(Beginning of Given records)

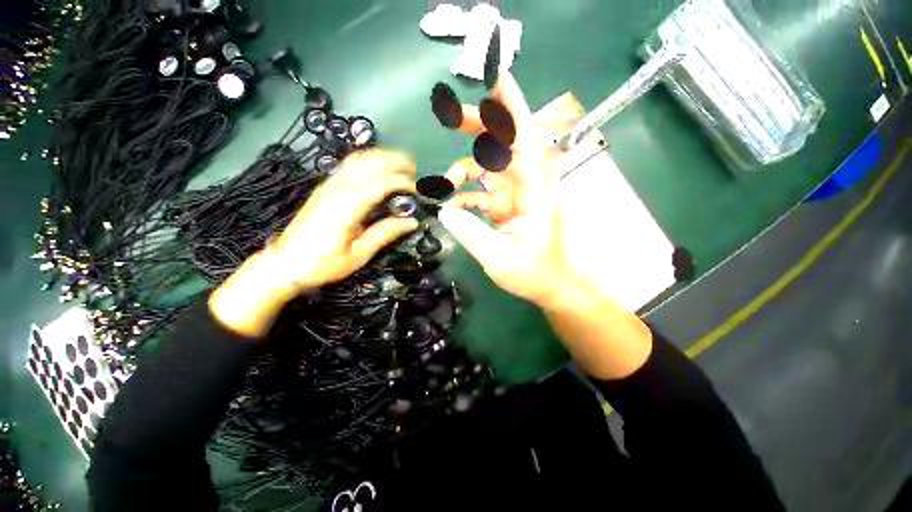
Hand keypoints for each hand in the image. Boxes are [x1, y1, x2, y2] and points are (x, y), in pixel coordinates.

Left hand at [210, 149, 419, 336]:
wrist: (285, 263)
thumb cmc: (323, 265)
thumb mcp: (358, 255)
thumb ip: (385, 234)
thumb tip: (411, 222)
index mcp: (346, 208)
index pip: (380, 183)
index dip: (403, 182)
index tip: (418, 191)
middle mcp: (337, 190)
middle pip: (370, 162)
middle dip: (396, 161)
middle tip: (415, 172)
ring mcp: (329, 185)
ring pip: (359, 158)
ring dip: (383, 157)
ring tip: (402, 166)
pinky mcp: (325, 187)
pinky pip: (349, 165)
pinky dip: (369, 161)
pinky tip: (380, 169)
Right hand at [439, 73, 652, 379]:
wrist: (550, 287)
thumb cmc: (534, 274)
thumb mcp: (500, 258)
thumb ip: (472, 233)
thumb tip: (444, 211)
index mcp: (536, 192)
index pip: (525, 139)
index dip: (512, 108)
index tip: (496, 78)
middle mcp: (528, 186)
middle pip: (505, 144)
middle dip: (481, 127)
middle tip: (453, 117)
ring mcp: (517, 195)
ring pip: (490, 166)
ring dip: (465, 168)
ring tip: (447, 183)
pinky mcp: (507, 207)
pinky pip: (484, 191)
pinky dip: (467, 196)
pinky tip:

(End of Given records)
(Beginning of Given records)

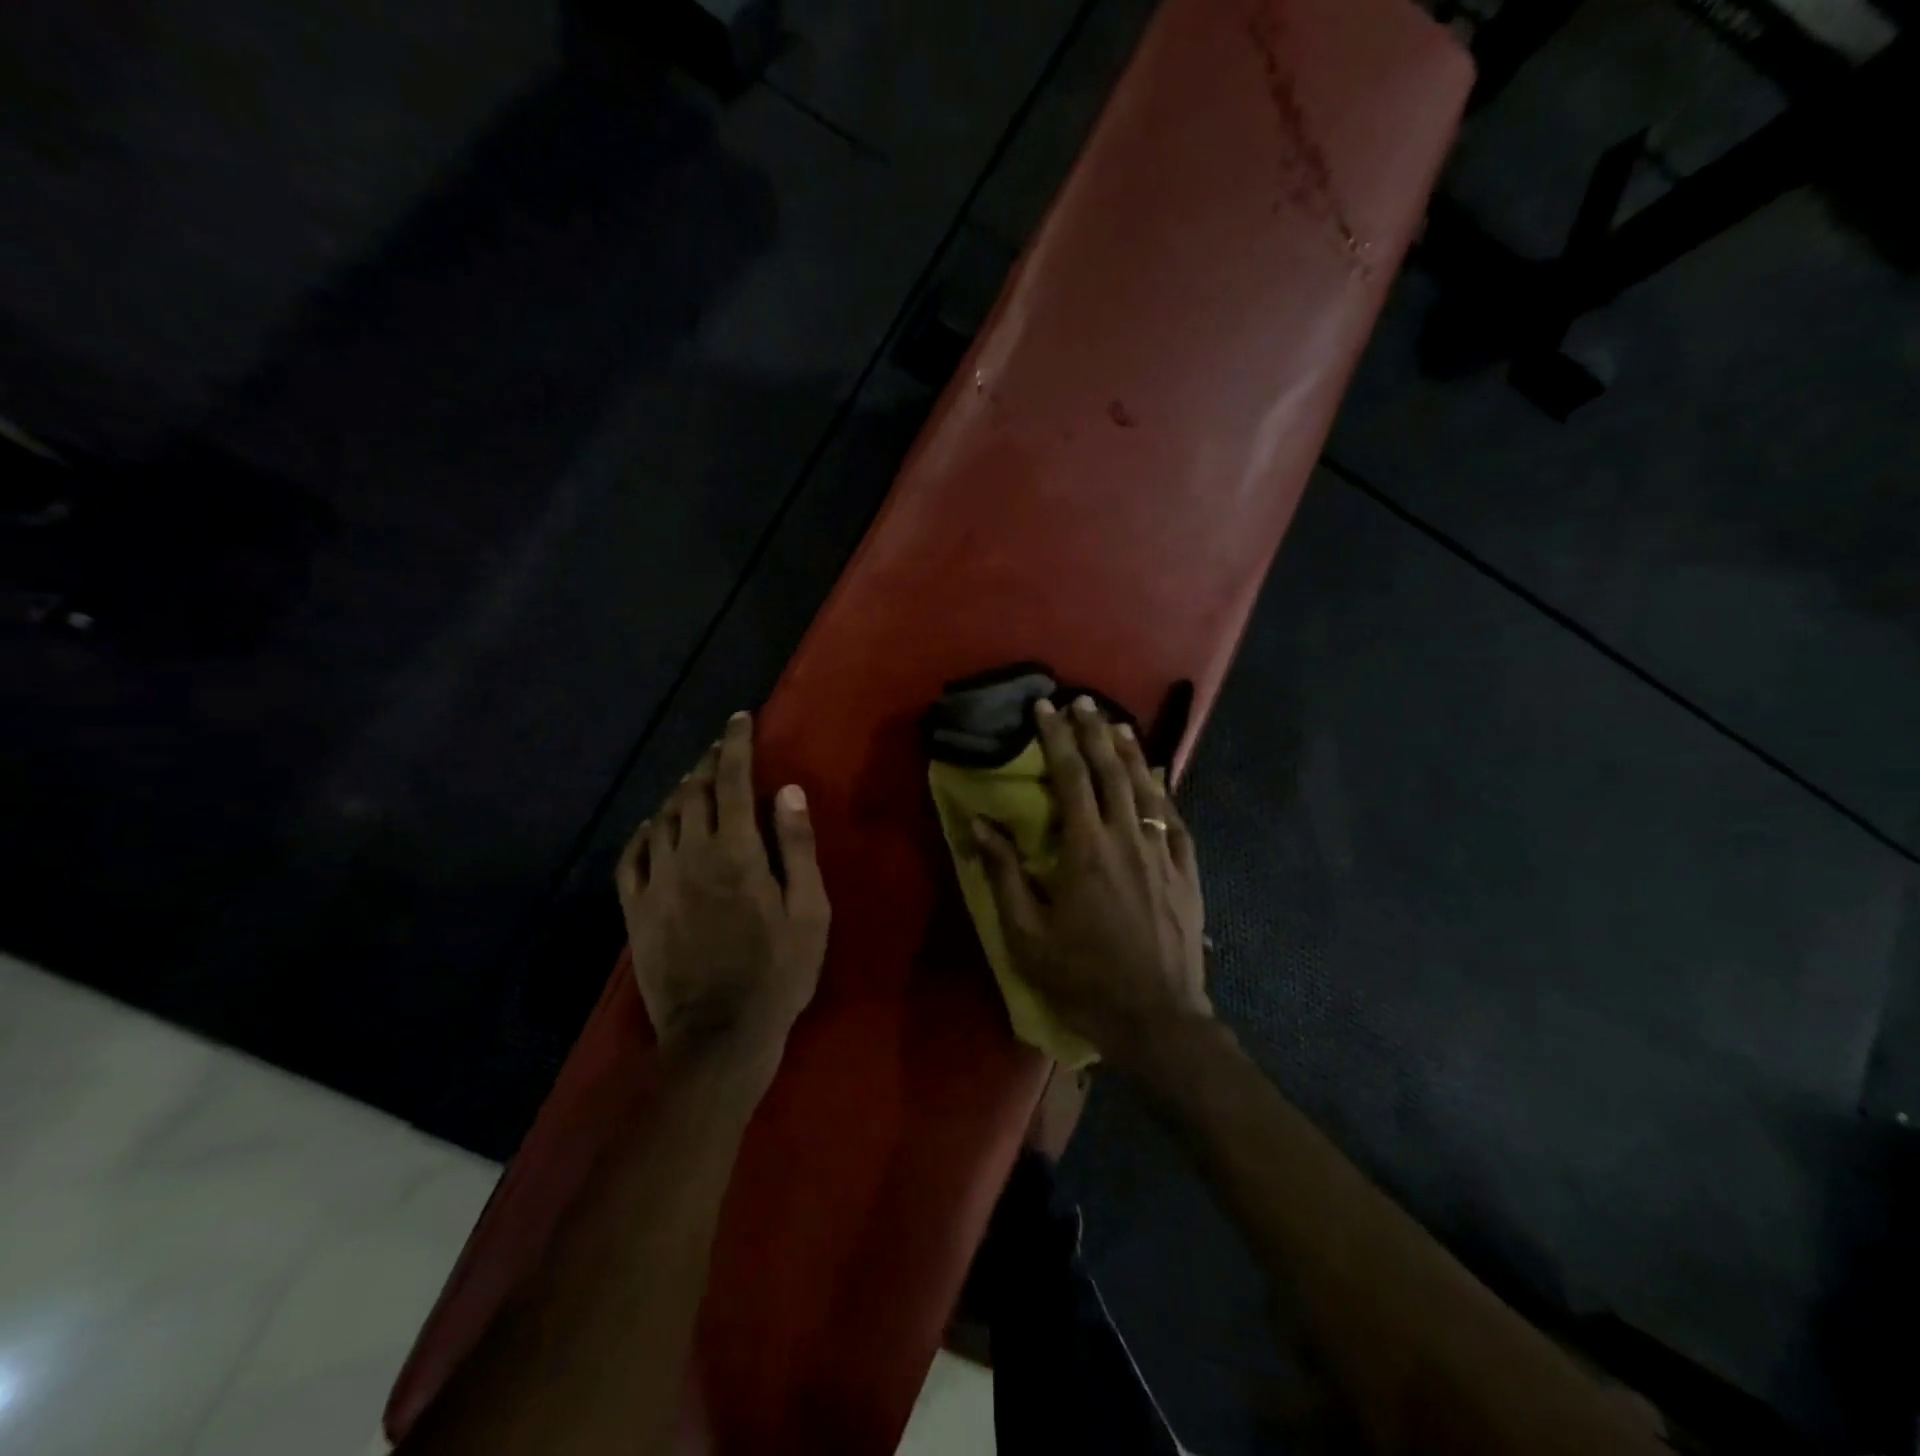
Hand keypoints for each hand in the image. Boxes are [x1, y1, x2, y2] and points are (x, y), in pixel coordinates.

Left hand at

(End of Given records)
(Beginning of Given records)

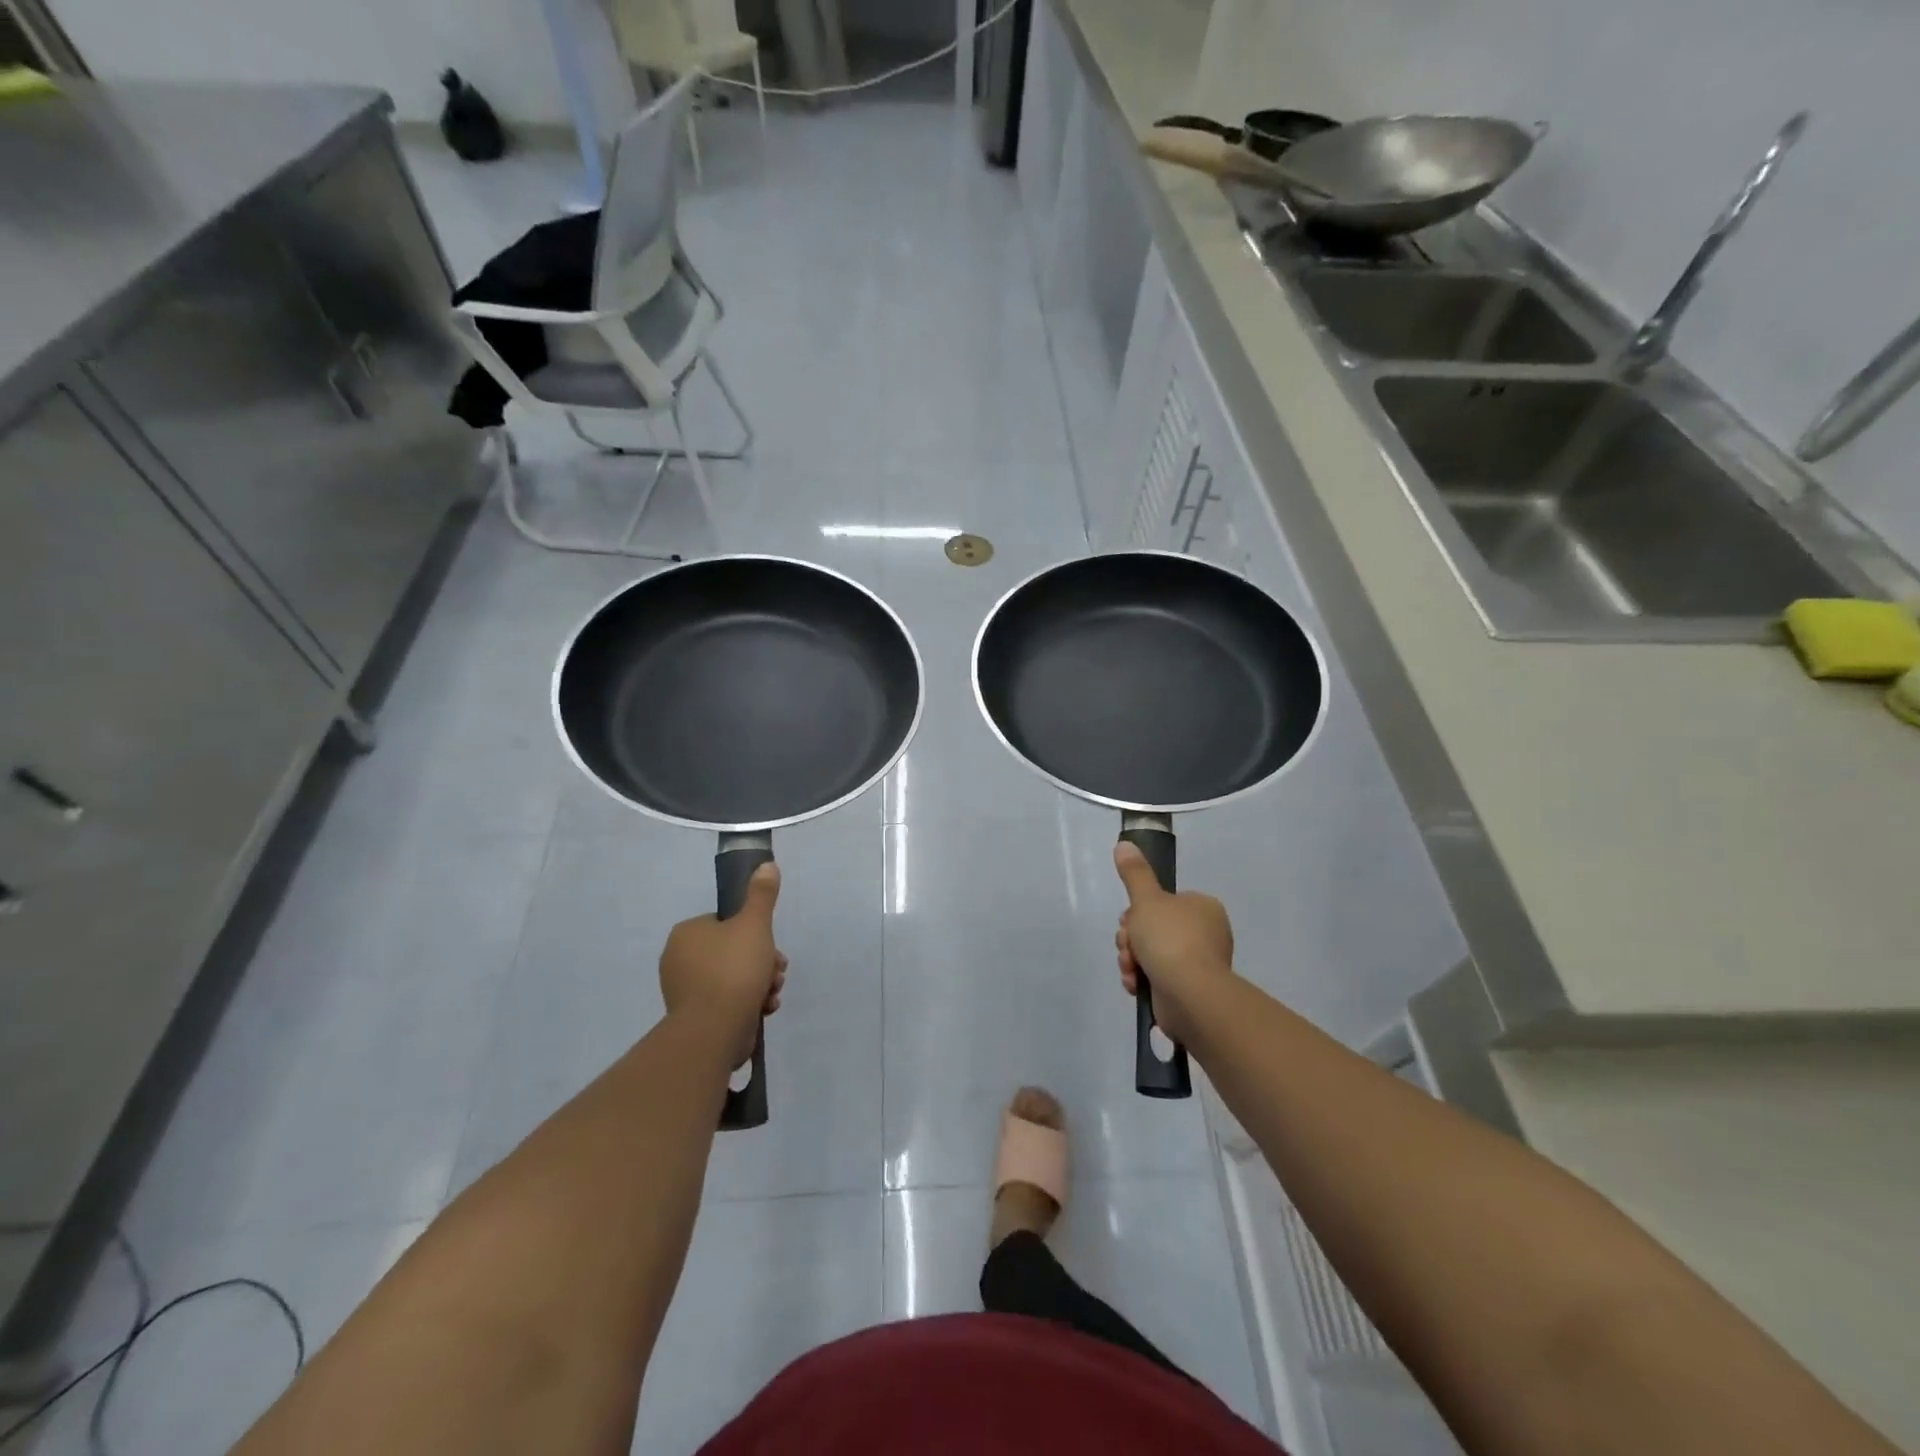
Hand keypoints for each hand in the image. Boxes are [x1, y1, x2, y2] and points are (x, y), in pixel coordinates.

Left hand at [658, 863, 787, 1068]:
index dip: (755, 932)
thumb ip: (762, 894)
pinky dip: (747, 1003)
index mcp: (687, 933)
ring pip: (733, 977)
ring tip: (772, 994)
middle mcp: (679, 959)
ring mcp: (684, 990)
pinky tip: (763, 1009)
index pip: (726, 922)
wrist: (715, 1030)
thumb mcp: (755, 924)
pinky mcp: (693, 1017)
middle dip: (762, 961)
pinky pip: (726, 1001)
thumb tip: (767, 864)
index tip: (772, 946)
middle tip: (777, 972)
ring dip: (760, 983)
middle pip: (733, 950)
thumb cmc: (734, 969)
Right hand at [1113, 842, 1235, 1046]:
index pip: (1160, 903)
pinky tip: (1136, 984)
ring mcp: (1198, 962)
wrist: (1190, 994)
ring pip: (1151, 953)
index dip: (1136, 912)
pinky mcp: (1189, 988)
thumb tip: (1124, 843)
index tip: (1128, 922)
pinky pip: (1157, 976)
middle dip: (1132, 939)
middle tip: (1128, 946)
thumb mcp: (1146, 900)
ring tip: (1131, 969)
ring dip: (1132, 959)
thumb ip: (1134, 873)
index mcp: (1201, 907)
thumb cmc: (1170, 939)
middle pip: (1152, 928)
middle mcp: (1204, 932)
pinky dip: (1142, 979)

(End of Given records)

The task:
The range runs from the line with "index mcp: (346, 208)" up to and including the line with "thumb tip: (444, 211)" in the listing above; please write out exactly those lines and nothing more.

Solved exercise:
index mcp: (346, 208)
index pip: (380, 183)
index dip: (403, 182)
index tip: (418, 191)
middle mcp: (337, 190)
middle pip: (370, 162)
middle dip: (396, 161)
middle tip: (415, 172)
ring mcp: (329, 185)
ring pip: (359, 158)
ring dip: (383, 157)
ring tip: (402, 166)
pinky mcp: (325, 187)
pinky pip: (349, 165)
pinky dip: (369, 161)
pinky tip: (380, 169)
Right hand at [439, 73, 652, 379]:
wrist: (550, 287)
thumb cmc: (534, 274)
thumb mcp: (500, 258)
thumb ip: (472, 233)
thumb tip: (444, 211)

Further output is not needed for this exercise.